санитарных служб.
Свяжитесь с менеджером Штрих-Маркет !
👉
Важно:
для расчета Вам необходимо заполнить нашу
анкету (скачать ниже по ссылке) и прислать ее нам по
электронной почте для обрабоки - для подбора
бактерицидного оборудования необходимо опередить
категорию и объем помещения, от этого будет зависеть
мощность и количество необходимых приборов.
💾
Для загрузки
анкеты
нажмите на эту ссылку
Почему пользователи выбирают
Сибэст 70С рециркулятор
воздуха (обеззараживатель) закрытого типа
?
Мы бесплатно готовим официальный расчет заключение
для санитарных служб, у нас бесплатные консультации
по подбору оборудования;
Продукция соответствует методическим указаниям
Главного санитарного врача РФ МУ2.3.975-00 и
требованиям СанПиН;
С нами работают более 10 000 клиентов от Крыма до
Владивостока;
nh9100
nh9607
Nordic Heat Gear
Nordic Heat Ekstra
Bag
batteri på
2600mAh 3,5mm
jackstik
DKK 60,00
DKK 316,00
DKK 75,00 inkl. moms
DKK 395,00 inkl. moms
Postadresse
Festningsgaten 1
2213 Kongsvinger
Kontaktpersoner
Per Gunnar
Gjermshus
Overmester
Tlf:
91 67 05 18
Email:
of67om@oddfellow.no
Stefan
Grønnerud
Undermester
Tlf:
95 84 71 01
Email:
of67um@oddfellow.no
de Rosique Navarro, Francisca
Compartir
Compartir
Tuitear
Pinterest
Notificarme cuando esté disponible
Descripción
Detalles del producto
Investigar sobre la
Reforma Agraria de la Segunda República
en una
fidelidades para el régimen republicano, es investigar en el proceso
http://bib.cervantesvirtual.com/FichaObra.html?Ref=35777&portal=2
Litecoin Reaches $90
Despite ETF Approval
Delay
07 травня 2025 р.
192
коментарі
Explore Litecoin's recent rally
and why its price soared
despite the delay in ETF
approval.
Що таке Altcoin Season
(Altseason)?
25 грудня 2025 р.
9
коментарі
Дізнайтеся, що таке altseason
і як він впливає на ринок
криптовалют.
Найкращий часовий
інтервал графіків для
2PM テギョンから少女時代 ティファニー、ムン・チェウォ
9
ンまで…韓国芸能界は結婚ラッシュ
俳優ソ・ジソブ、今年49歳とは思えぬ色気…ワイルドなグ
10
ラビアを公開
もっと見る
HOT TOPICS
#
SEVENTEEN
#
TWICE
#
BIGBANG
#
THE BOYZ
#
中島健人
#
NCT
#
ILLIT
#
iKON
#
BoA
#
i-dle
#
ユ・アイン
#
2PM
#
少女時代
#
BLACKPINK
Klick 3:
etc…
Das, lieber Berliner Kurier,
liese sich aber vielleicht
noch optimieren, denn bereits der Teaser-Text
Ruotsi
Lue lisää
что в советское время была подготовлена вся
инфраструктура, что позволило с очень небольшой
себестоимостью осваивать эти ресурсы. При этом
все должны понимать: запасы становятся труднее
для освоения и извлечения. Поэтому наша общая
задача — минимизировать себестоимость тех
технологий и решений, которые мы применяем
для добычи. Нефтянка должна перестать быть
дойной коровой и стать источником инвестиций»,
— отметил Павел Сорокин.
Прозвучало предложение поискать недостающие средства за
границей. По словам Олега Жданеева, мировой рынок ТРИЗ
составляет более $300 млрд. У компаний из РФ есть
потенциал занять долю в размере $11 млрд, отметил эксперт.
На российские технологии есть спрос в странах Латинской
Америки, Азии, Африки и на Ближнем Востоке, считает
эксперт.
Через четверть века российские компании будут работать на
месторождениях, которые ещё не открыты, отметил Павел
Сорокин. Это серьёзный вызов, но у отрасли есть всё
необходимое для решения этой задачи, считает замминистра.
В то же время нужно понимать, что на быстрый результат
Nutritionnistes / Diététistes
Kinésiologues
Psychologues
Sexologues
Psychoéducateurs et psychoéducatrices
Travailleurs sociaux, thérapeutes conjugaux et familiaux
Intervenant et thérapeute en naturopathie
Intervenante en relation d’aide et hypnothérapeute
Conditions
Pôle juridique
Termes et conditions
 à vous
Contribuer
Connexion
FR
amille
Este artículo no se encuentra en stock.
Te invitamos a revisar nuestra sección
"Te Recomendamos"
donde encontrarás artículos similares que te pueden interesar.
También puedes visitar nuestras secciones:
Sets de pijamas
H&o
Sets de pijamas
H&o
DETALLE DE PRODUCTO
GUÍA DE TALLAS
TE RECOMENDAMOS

§ §

What lines hold the string "санитарных"? Pick them out of the data.

▶ [Solution]
санитарных служб.
для санитарных служб, у нас бесплатные консультации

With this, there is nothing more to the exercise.